Basic Science Discovery

Penn scientists who are using AI to improve our understanding of fundamental discovery to understand biological systems. AI is a tool being deployed for drug discovery and development as well as identifying patterns in high throughput molecular and cellular data.

Translational Research

Penn scientists focused on identifying risk factors for human disease. These research efforts may include understanding disease heterogeneity using multiomics data in complex disease. These research efforts may also include the development of precision diagnostics and patient stratification approaches. From using supervised machine learning to detect genetic, genomic, or other omics predictors of disease to using weakly supervised and unsupervised machine learning to identify patient subtypes of disease in electronic health record data, there are many diverse research programs using AI/ML in translational research.

Clinical Science

Penn scientists who are using AI for developing disease risk prediction models are common applications of AI for precision medicine.

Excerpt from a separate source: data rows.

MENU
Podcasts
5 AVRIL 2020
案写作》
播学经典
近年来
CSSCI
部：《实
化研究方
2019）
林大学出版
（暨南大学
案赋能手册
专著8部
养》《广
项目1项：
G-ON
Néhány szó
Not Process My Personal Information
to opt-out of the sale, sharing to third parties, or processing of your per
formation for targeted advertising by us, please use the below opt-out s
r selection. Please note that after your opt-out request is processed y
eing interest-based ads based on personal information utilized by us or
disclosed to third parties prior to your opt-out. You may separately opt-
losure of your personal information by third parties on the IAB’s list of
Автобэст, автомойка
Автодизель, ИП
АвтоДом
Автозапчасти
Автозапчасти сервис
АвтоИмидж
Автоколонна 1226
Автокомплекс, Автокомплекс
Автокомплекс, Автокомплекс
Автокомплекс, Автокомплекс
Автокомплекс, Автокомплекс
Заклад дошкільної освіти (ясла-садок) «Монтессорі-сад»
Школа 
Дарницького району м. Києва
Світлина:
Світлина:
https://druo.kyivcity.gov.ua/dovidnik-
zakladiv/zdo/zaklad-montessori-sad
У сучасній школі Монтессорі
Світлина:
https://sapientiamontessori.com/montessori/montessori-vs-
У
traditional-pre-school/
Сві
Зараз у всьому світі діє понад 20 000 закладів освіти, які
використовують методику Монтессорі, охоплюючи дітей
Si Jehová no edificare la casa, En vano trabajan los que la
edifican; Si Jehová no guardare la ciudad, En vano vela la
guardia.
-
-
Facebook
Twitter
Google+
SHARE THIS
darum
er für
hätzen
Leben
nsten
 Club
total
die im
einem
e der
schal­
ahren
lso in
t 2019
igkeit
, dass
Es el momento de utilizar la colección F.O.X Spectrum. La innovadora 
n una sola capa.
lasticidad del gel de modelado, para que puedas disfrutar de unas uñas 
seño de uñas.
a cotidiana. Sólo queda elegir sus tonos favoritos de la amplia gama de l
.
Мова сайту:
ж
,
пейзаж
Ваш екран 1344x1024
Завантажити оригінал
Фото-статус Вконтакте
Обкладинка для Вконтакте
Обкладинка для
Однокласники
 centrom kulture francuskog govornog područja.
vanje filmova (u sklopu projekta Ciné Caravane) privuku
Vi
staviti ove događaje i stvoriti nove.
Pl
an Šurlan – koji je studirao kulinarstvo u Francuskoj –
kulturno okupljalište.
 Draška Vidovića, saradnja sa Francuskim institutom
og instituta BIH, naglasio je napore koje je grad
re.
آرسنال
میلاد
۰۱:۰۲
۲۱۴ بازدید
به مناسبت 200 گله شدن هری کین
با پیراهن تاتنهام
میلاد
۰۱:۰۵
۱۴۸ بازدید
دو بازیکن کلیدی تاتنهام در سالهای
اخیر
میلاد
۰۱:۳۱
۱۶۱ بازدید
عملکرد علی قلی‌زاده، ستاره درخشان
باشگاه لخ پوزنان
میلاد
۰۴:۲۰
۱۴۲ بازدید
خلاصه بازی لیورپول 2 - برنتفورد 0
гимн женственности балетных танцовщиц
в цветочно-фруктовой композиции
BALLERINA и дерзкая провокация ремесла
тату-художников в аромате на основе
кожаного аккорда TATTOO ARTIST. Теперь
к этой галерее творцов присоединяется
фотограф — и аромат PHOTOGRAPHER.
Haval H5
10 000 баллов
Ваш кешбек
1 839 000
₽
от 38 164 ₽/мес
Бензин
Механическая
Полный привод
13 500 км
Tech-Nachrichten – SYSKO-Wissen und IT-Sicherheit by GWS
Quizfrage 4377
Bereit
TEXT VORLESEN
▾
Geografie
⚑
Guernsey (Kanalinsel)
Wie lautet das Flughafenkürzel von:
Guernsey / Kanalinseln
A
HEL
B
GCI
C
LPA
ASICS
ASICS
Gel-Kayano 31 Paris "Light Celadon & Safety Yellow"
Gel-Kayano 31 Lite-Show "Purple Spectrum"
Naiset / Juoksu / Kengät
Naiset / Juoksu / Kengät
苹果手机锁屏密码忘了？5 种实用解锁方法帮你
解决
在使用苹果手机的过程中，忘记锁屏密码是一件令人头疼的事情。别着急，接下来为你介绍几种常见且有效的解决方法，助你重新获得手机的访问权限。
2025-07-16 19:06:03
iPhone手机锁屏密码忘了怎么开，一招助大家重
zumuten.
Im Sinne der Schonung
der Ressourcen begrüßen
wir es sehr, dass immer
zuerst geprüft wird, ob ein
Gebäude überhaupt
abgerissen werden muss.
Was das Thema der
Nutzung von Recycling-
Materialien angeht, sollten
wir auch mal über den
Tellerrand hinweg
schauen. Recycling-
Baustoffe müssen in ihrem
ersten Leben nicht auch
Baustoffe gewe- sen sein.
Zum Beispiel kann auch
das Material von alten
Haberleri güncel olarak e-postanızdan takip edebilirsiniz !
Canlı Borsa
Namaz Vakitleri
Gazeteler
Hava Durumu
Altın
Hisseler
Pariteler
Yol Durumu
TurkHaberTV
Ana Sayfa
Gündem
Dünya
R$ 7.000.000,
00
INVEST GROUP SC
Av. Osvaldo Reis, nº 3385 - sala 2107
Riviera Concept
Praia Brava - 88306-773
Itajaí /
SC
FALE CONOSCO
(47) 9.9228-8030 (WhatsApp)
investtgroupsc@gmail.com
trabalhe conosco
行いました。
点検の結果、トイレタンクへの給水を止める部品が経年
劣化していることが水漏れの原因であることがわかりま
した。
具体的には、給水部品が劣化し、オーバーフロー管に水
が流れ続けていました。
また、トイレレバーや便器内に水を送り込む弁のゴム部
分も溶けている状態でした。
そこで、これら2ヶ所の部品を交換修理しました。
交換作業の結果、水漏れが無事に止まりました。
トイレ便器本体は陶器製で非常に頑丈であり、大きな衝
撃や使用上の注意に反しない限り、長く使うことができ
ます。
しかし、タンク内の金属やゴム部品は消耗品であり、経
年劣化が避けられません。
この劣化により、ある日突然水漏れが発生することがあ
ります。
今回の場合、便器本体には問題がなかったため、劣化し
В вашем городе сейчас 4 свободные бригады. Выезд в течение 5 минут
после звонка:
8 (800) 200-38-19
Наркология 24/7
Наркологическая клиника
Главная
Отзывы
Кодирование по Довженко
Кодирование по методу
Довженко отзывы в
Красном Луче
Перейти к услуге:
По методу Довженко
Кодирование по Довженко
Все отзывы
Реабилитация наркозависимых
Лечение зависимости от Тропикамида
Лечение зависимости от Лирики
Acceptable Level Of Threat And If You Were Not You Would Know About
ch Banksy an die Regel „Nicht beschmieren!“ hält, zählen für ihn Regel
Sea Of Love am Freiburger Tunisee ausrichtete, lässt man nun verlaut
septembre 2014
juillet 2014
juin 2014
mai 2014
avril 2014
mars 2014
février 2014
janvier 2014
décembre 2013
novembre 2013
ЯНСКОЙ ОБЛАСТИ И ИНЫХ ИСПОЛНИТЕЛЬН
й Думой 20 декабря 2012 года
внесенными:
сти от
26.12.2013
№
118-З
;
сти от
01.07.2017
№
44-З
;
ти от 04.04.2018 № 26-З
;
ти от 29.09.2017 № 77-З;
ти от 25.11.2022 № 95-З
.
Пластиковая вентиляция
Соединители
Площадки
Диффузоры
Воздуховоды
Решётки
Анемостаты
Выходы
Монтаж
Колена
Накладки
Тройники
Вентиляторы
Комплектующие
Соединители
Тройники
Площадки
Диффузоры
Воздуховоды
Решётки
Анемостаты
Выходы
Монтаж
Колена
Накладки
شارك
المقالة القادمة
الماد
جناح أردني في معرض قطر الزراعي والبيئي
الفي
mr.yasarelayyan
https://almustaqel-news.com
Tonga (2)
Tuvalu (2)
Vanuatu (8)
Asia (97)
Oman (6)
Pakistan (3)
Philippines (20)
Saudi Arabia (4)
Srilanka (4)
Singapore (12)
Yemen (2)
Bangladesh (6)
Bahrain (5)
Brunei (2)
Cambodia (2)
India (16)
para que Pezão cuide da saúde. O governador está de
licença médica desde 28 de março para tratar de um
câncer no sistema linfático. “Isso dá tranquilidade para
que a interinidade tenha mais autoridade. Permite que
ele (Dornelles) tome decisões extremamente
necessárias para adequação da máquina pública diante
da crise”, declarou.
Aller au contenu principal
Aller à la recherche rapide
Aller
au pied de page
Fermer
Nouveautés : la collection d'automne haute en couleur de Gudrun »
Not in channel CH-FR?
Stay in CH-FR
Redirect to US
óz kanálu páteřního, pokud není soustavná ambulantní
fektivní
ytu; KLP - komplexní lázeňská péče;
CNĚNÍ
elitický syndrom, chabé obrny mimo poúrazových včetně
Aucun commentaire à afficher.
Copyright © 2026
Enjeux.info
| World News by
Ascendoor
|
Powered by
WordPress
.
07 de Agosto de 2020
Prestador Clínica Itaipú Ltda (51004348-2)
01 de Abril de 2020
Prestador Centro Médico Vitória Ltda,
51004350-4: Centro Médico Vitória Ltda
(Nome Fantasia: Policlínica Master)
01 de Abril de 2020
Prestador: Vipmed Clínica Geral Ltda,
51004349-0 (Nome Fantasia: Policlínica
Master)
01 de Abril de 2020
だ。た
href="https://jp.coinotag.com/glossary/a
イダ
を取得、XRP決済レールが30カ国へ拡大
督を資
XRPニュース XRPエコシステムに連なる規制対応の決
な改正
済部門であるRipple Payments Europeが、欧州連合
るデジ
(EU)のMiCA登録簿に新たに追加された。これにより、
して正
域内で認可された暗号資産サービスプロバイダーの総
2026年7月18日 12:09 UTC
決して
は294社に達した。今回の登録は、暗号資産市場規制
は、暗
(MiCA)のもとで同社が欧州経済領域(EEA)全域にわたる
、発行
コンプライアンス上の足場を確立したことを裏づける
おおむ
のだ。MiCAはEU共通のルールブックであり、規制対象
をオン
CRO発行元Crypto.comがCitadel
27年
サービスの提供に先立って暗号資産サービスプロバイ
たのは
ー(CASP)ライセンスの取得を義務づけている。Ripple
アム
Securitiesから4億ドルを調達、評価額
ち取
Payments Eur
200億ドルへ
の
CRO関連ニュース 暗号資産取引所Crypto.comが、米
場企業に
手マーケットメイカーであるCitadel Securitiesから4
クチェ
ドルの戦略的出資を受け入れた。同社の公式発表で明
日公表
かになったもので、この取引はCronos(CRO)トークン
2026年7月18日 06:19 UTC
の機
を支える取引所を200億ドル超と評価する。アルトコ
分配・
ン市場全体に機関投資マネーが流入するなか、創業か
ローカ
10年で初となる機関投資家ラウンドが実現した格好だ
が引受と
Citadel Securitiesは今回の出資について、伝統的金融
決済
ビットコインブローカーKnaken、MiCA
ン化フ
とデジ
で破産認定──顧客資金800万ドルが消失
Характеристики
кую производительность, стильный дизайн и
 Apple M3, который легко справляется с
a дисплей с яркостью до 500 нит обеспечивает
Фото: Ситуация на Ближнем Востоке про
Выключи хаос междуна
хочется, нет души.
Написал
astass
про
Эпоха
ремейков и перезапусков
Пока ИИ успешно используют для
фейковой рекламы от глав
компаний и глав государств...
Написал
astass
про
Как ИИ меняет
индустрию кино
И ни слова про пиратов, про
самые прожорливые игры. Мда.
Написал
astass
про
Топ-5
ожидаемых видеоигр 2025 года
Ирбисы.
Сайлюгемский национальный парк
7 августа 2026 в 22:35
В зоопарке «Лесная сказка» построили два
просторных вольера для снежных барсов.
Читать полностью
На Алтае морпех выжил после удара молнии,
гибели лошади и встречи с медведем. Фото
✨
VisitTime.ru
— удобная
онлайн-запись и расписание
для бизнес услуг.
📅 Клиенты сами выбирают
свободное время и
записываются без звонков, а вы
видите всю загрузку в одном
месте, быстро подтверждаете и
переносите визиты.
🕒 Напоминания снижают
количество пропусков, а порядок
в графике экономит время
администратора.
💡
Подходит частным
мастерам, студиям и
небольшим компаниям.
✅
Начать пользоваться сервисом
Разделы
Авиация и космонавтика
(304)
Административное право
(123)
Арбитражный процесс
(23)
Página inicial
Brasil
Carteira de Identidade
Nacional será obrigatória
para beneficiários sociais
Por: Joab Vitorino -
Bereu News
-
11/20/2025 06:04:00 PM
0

Others in clinical science are using AI for developing clinical trial stratification and discovering personalized treatment guidance.  Other Penn scientists are using AI for implementation science, predictive analytics, prospective health outcomes, health services research, and more.  This includes using AI for how we understand, implement, and optimize healthcare practices. AI facilitates real-time monitoring and feedback mechanisms, enabling continuous assessment of interventions. This iterative loop of data-driven insights ensures that clinical implementation research remains dynamic and responsive, adapting to the evolving needs of patients and healthcare systems.

Population Science

Penn scientists are using AI to analyze massive datasets to gain a comprehensive understanding of population health dynamics. By scrutinizing diverse sources of health and non-health related information, AI has the potential to capture a holistic perspective on the health status of communities, identifying potential risks and facilitating proactive interventions. In the realm of population health, AI contributes to the development of personalized healthcare strategies by analyzing demographic information, socioeconomic factors, and health behaviors. This personalized approach allows for the tailoring of public health interventions to specific population groups, addressing disparities and promoting health equity.

Health Care Delivery

Penn researchers and providers who are using AI to develop clinical decision support as well as healthcare delivery optimization. Some examples include exploring the use of AI for remote patient monitoring and telemedicine, and how AI might improve both patient and provider experience. Others are using AI that informs implementation to improve health care delivery. Penn researchers are also implementing automated AI pipelines that populate next-generation clinical reports.